Each line of the listing is to be retyped exactly as given.

**PROVIDED DATA**
----------------

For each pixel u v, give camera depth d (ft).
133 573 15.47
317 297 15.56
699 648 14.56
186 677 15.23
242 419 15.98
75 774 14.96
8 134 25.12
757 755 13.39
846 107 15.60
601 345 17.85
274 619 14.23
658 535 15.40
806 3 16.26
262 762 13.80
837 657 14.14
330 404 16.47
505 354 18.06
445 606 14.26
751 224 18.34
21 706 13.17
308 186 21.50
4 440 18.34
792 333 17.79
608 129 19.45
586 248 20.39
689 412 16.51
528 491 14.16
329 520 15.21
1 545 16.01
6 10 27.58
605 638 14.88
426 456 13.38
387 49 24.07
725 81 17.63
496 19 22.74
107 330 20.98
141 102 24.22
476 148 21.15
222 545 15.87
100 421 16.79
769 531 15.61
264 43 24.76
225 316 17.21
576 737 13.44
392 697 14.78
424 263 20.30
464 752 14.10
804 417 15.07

----------------

**EXERCISE ANSWER**
For each pixel u v, give camera depth d (ft).
133 573 15.47
317 297 15.56
699 648 14.56
186 677 15.23
242 419 15.98
75 774 14.96
8 134 25.12
757 755 13.39
846 107 15.60
601 345 17.85
274 619 14.23
658 535 15.40
806 3 16.26
262 762 13.80
837 657 14.14
330 404 16.47
505 354 18.06
445 606 14.26
751 224 18.34
21 706 13.17
308 186 21.50
4 440 18.34
792 333 17.79
608 129 19.45
586 248 20.39
689 412 16.51
528 491 14.16
329 520 15.21
1 545 16.01
6 10 27.58
605 638 14.88
426 456 13.38
387 49 24.07
725 81 17.63
496 19 22.74
107 330 20.98
141 102 24.22
476 148 21.15
222 545 15.87
100 421 16.79
769 531 15.61
264 43 24.76
225 316 17.21
576 737 13.44
392 697 14.78
424 263 20.30
464 752 14.10
804 417 15.07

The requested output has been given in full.